[Passage for review]

Trevor Wicken - NASM Elite Trainer, NASM Elite Trainer, Fitness, answered
Exercising during pregnancy is a healthy practice for you and your baby. The first step is to have your physician clear you for exercise. Second, avoid any activity that would include any impact to your abdominal area or restrict blood flow to your cardiovascular system. Third, once you are clear to exercise it would be wise to consult a fitness professional that is trained in pre and post-pregnancy exercise programming.
Exercise during pregnancy is much like general fitness. Your program should include flexibility training, strength training to promote a healthy body composition, and cardiovascular training within an appropriate heart rate zone. The key to training while pregnant is to focus on posture, balance, and proper exercise technique. Your focus should be to improve your fitness while training your body to adapt to the increase in body weight, change in your center of balance, and alterations in your nutritional demands, and energy levels. With this, exercising before, during and after pregnancy will decrease gains in body fat, and help to reduce the amount of “baby weight” your body holds on to after delivery.
David Nekava , NASM Elite Trainer, Fitness, answeredI am, as well, certified and qualified to work with pre and post natal individuals. Good programming, understanding what your body is going through, and knowing what to avoid are key. For the most part, it comes down to developing really good retraction in the shoulders, a high degree of core strength in all 3 planes of motion, corrective flexibility to prevent low back pain, and attention to temperature, body position, and heart rate. There are some other considerations, but those stand out as the most important. Let's work together to keep you fit for baby and beyond!
Lindsay Johnson, NASM Elite Trainer, Fitness, answeredThere are trainers certified in prenatal exercise. I myself am certified by NASM in prenatal training. It is a good idea to meet with a trainer at least once to know how to change your fitness routine each trimester. There are certain exercise positions that are not good for the fetus that you should know about. Laying on your back, stomach, or foam rolling your varicose veins in the lower legs are all dangerous to the fetus's blood supply. Feel free to reach out to me with any other questions.

[/Passage for review]
[Provided material]

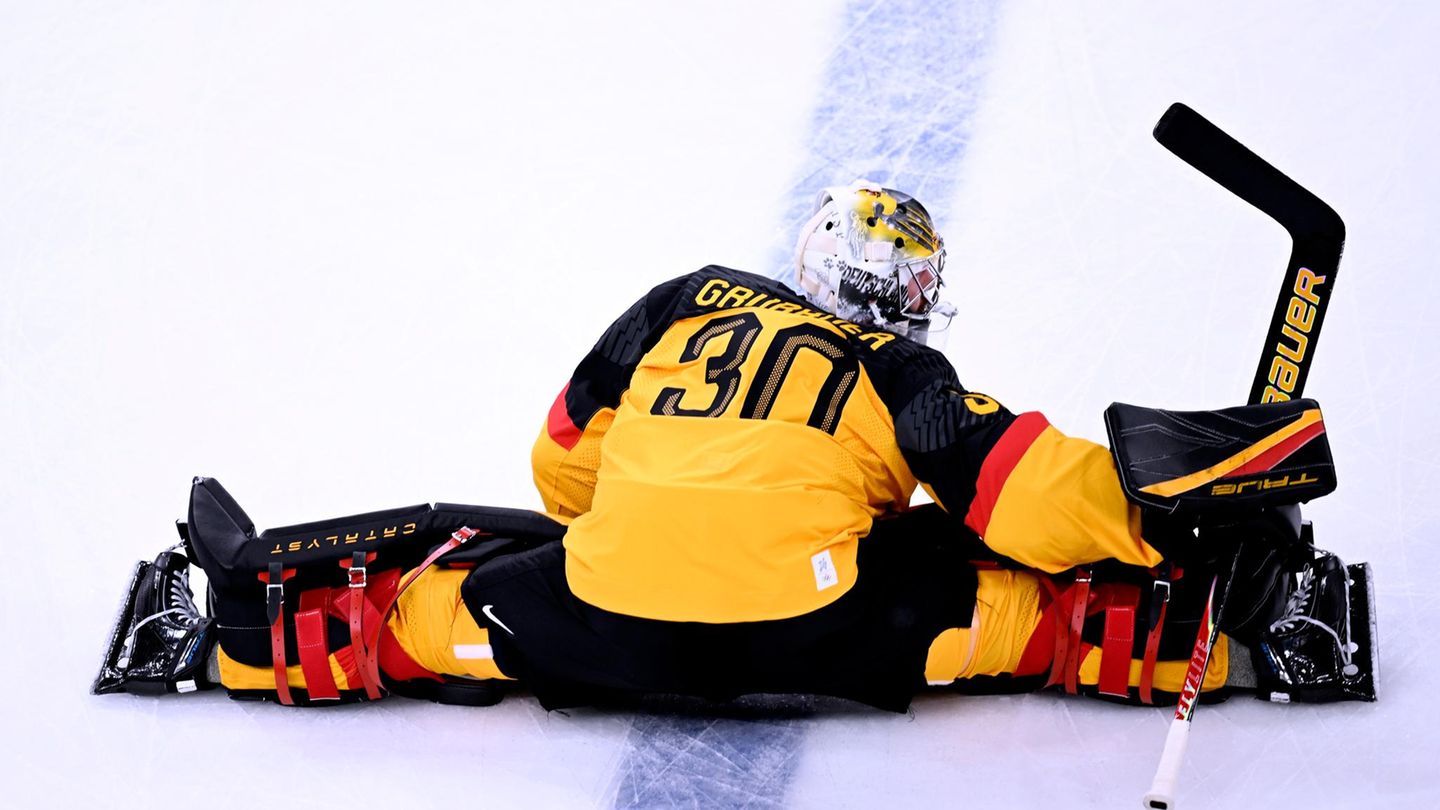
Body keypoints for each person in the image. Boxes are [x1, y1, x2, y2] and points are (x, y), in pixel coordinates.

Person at [94, 181, 1376, 711]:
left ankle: (259, 636)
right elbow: (1027, 496)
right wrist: (1169, 513)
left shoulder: (686, 299)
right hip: (827, 634)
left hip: (597, 629)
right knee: (1009, 601)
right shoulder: (901, 369)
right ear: (908, 298)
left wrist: (651, 511)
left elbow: (560, 472)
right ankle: (1204, 631)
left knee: (452, 591)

[/Provided material]

Tasks to perform:
(1) Decide whether each statement agrees with the text on exercising during pregnancy, answering yes or no and quoting the words of the text that decide it: (a) Getting cleared by a physician is named as the first step. (b) Lying on your back is presented as a safe position for the fetus. (c) David Nekava states that he is certified to work with pre and post natal individuals.
(2) Resume the text on exercising during pregnancy after its final sentence.
The rows are drawn from a different source than the text.

Solved tasks:
(1)
(a) Yes: "The first step is to have your physician clear you for exercise."
(b) No: "Laying on your back, stomach, or foam rolling your varicose veins in the lower legs are all dangerous to the fetus's blood supply."
(c) Yes: "I am, as well, certified and qualified to work with pre and post natal individuals."

(2)
Barb MacGillivary, NASM Elite Trainer, Fitness, answered
As long as your doctor does not give you any exercise restrictions, then participating in a fitness plan during pregnancy is highly recommended and can be beneficial to both the mother and fetus. When choosing a fitness plan it is important to follow a few simple guidelines. First, if you already exercised prior to becoming pregnant, you may continue with moderate levels of activity throughout your pregnancy. If you did not exercise prior to becoming pregnant, you can still begin a new fitness program (a walking program is often recommended) and progressively increase your speed and time. Other activities that may be enjoyable during pregnancy include resistance training, swimming, stationary cycling, yoga and group fitness classes. Many gyms and studios now offer prenatal exercise classes, which are taught by certified trainers.
As your pregnancy progresses into the second and third trimester, slight adjustments to your activities will need to be made. It is important not to perform exercises on your stomach or back. You may also have to alter your cardio program in your third trimester as work capacity is often demised.
The National Academy of Sports Medicine recommends pregnant women can exercise 3-5 times per week. Strength training programs can be implemented 2-3 days per week using light loads of 12-15 repetitions. Be sure to keep your heart rate to 140 beats per minute or less for beginners, and 160 beats per minute or less for advanced exercisers.